What is publishing mojo?

In a 2007 interview Marissa Mayer, the vice-president in charge of the Google Books project, told The New Yorker magazine, "If we provide access to books we are going to get much higher-quality and much more reliable information. We are moving up the food chain." Google's co-founder Sergey Brin echoed this view: "Comprehensiveness [is] about having the really high-quality information. You have thousands of years of human knowledge, and probably the highest-quality knowledge is captured in books."

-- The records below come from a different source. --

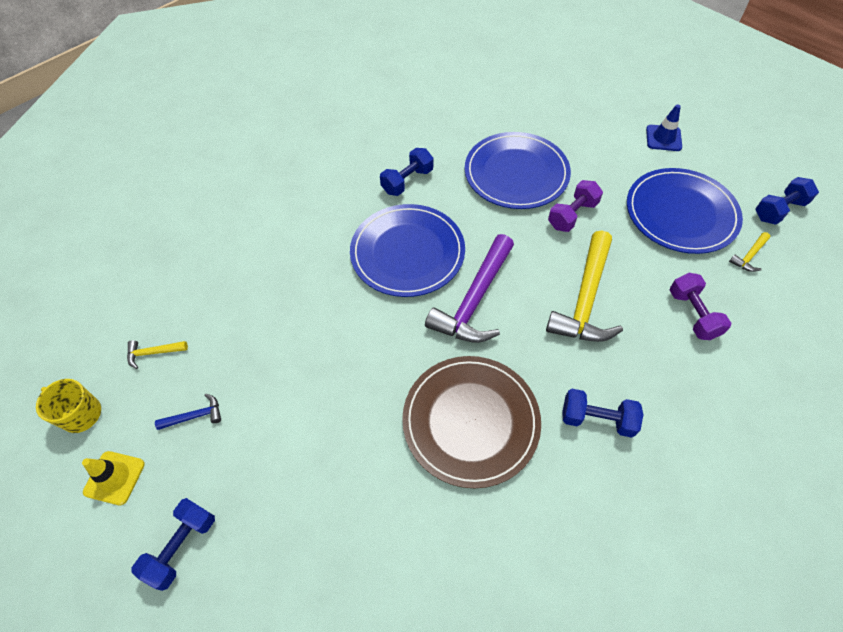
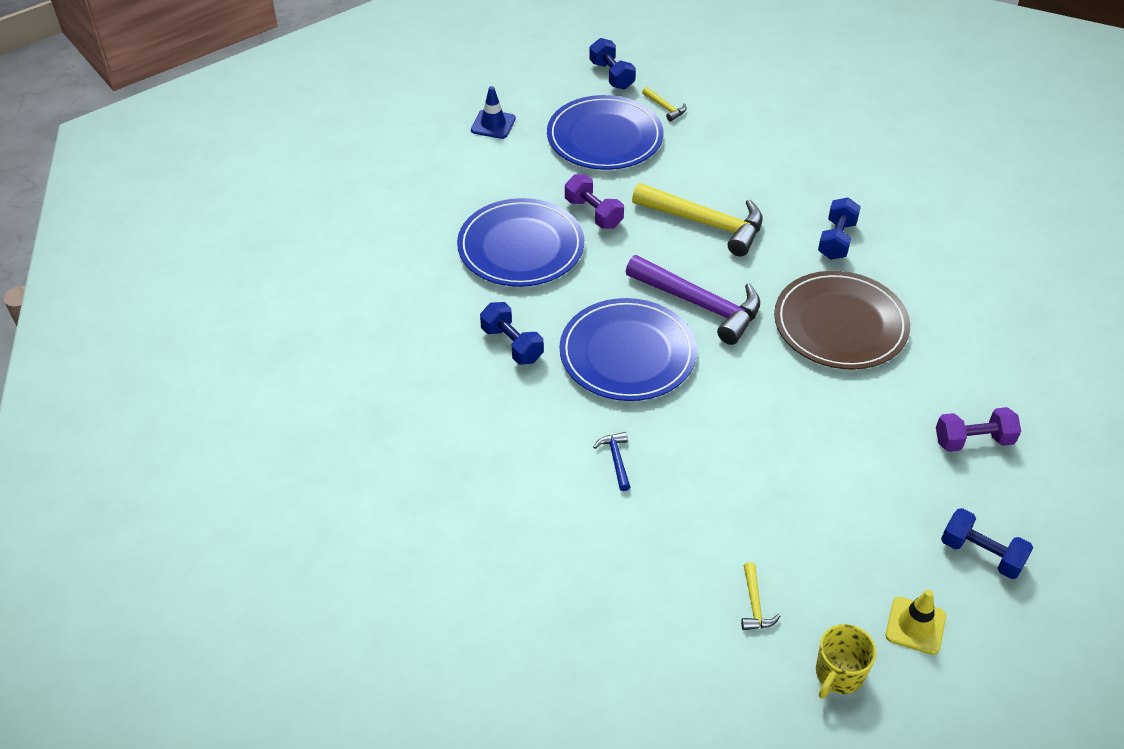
camera: 85 degrees left, 10 degrees down
blue hammer [155,394,221,430] -> blue hammer moved to [593,432,630,491]
purple dumbbell [670,273,731,340] -> purple dumbbell moved to [936,407,1021,452]

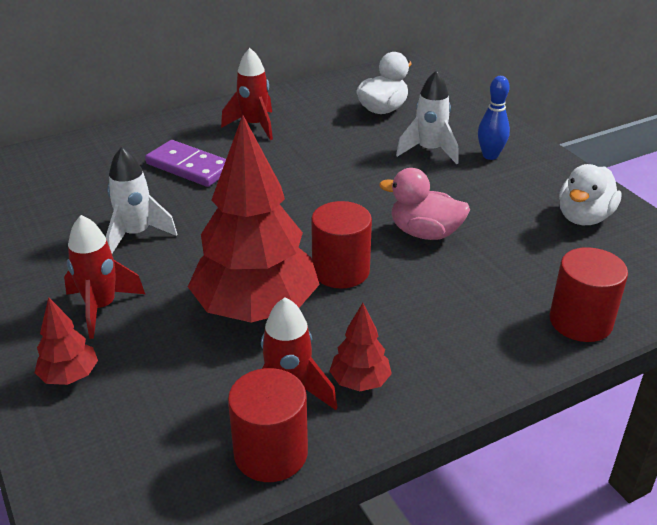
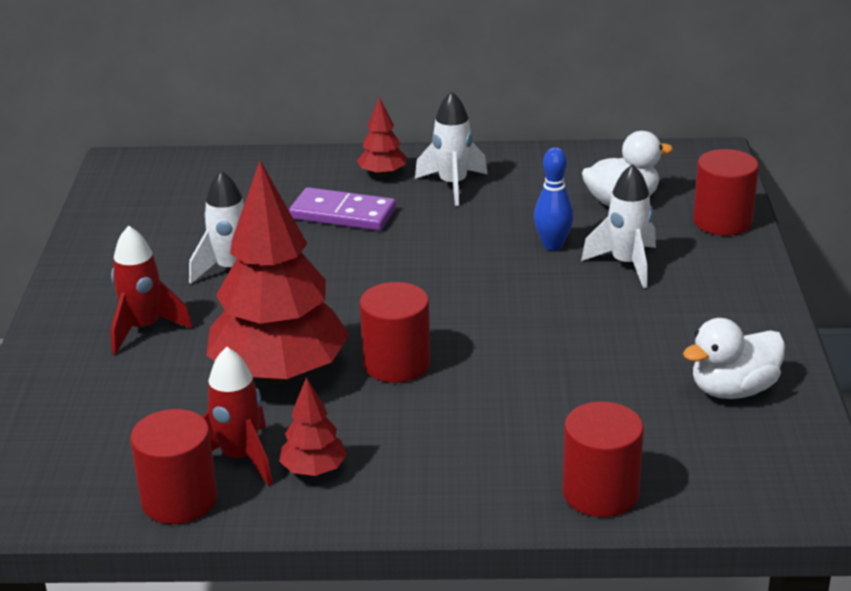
camera: 30 degrees right, 5 degrees down
red tree [34,297,98,385] -> red tree moved to [357,97,407,177]
purple domino [145,140,226,187] -> purple domino turned 45 degrees counterclockwise [289,187,396,231]
red rocket [221,48,273,140] -> white rocket [415,91,488,206]
pink duck [379,168,470,240] -> none
blue bowling pin [478,76,510,160] -> blue bowling pin moved to [534,147,574,251]
none -> red cylinder [693,149,759,235]

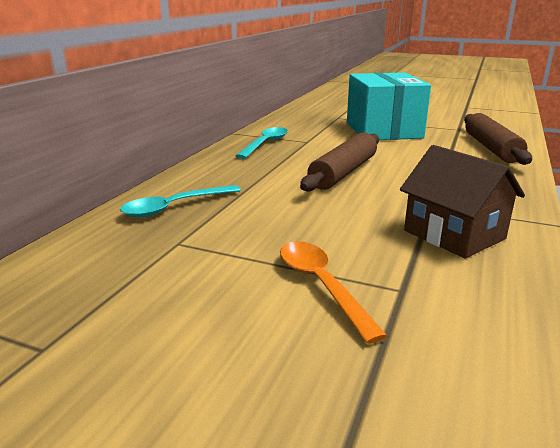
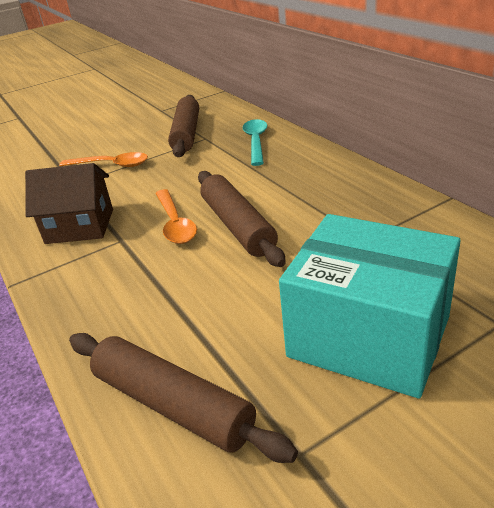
camera: 130 degrees right, 10 degrees up
turquoise spoon [236,127,288,159] -> none
none -> orange spoon [155,189,197,244]
none -> brown rolling pin [168,95,199,157]

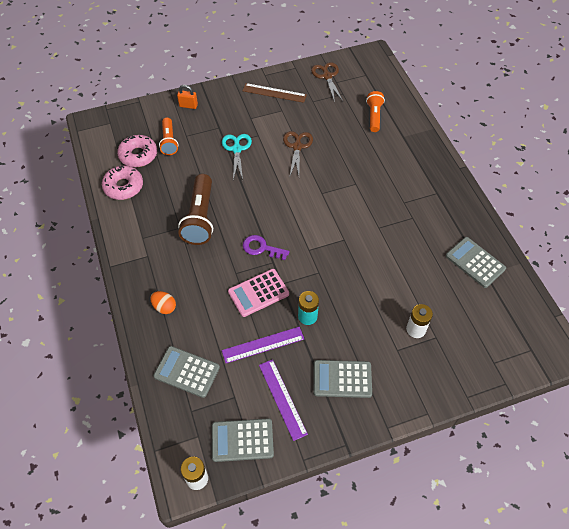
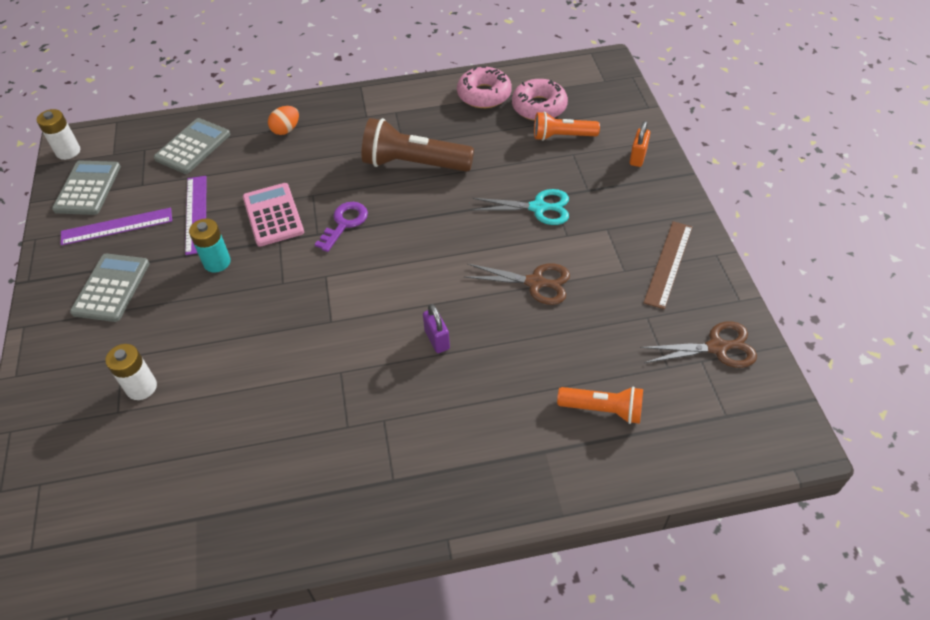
camera: 100 degrees right, 5 degrees down
grey calculator [446,237,506,288] -> none
none -> purple padlock [423,304,450,353]

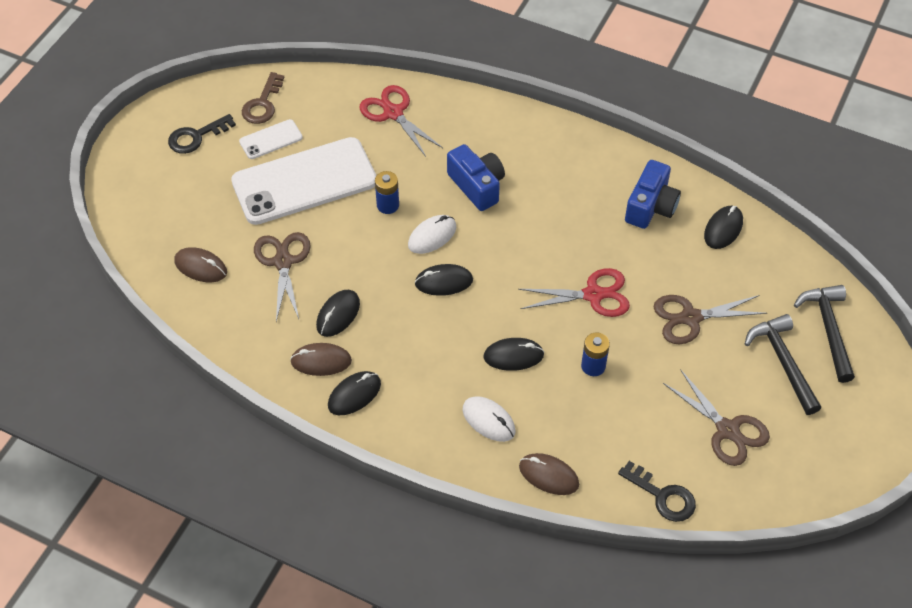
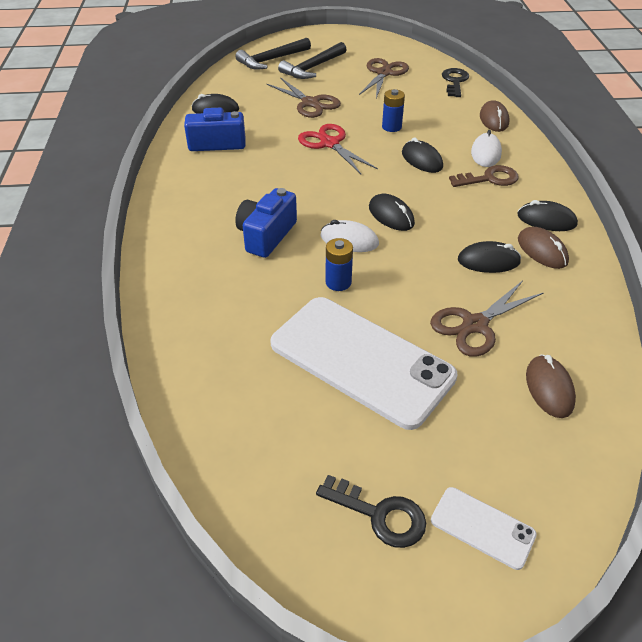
camera: 120 degrees left, 10 degrees down
white phone [239,119,303,159] -> white phone moved to [431,487,537,570]
brown key [242,72,285,124] -> brown key moved to [449,165,519,187]
red scissors [359,85,443,157] -> none

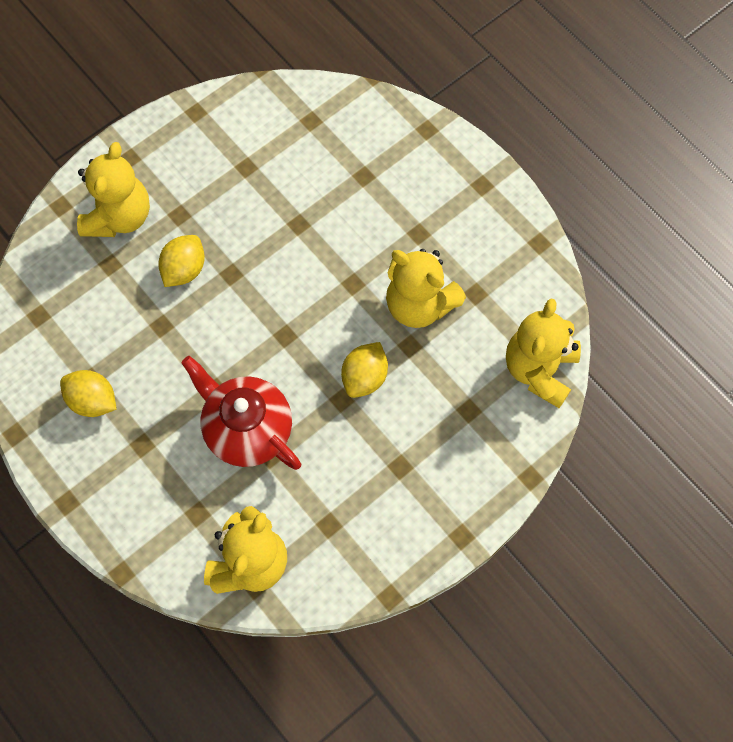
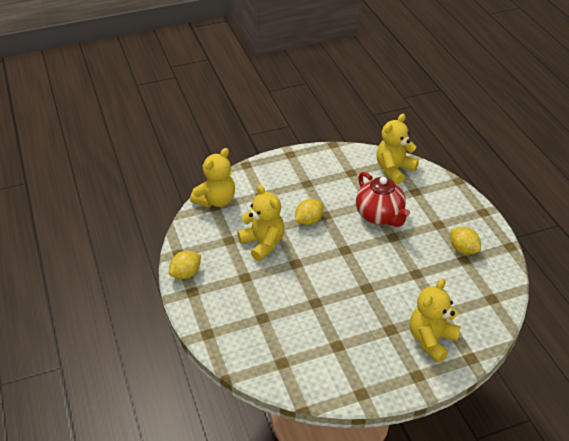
camera: 160 degrees left, 25 degrees down
yellow lemon [158,235,205,287] -> yellow lemon moved to [169,251,201,279]

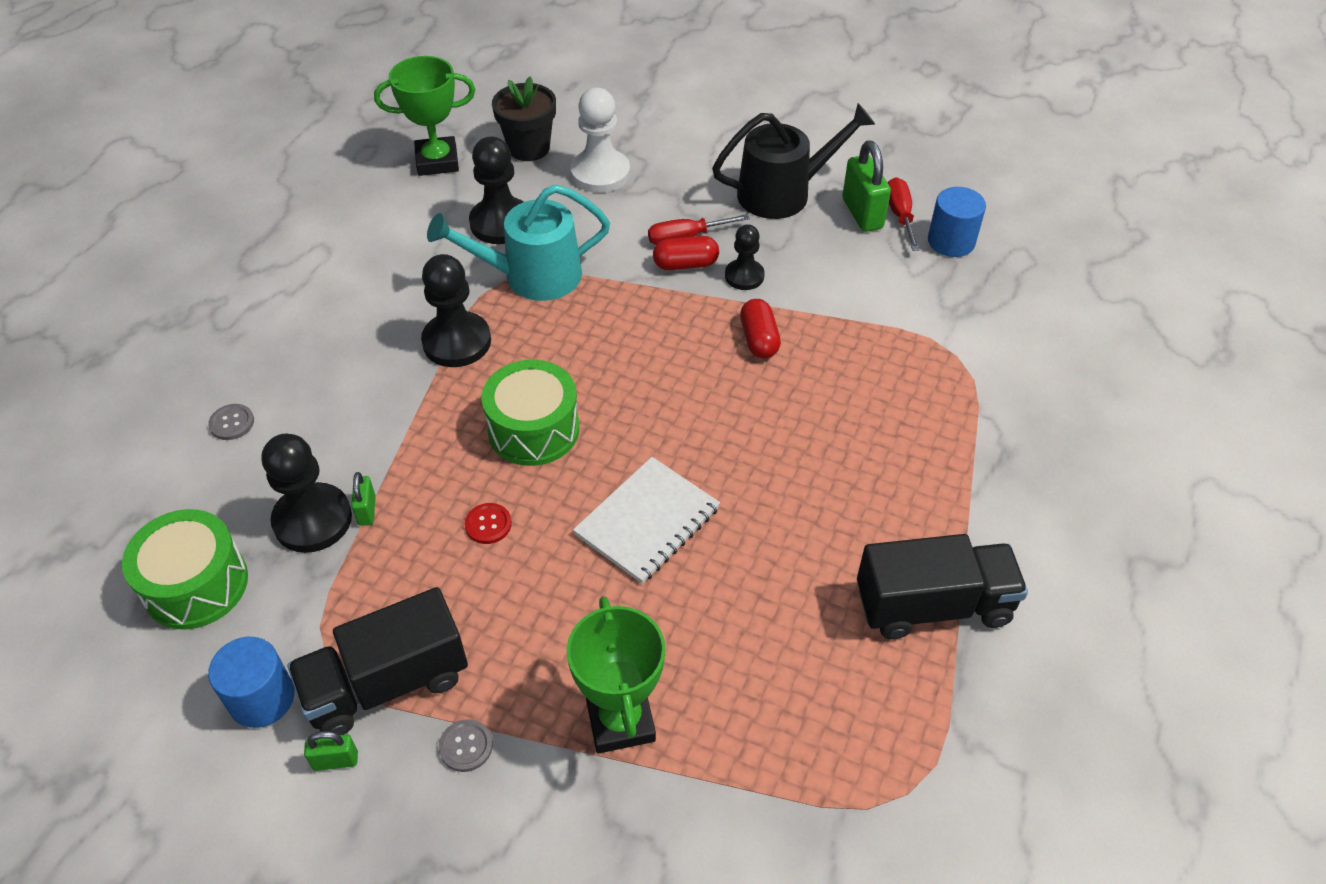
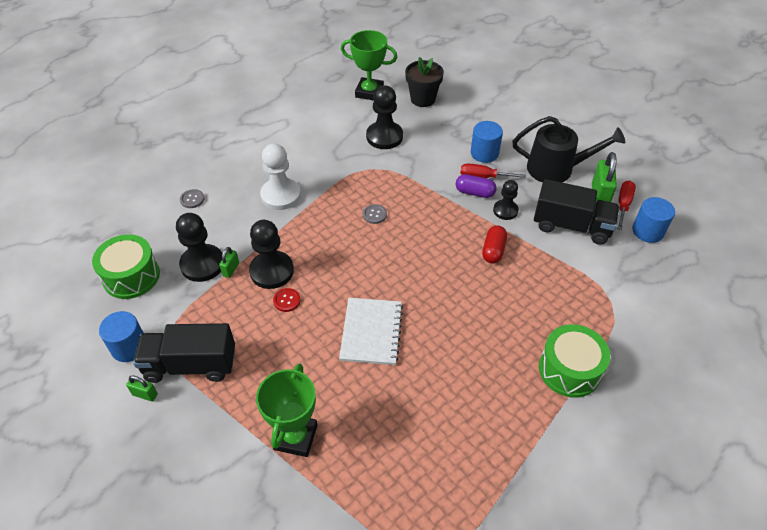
camera: 25 degrees right, 0 degrees up
black pawn [421,254,491,367] -> black pawn moved to [249,220,294,289]
turquoise watering can [427,184,610,301] -> none
grey button [439,719,493,772] -> grey button moved to [363,204,387,224]
green drum [482,360,579,466] -> green drum moved to [539,324,610,398]
white pawn [570,88,630,193] -> white pawn moved to [260,144,301,210]
white notebook [573,457,720,584] -> white notebook turned 60 degrees counterclockwise [339,298,403,365]
red capsule [653,236,719,270] -> purple capsule [455,174,497,198]
black truck [857,534,1028,639] -> black truck moved to [534,179,620,245]
none -> blue cylinder [471,121,503,163]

Why does the search-engine giant Google look to books for the highest-quality knowledge? It's publishing mojo. Publishers created a model that still can't be improved on:
  • To search and select the best ideas from around the world
  • To present them in a clear and attractive design
  • To deliver them in a convenient and affordable format
  • To preserve them for the future.
For centuries books have been the vehicle for the best that human culture has to offer. Now we have other vehicles, but we still need publishing mojo: the conviction that what we are making is valuable, and deserves all the care and creativity we can muster.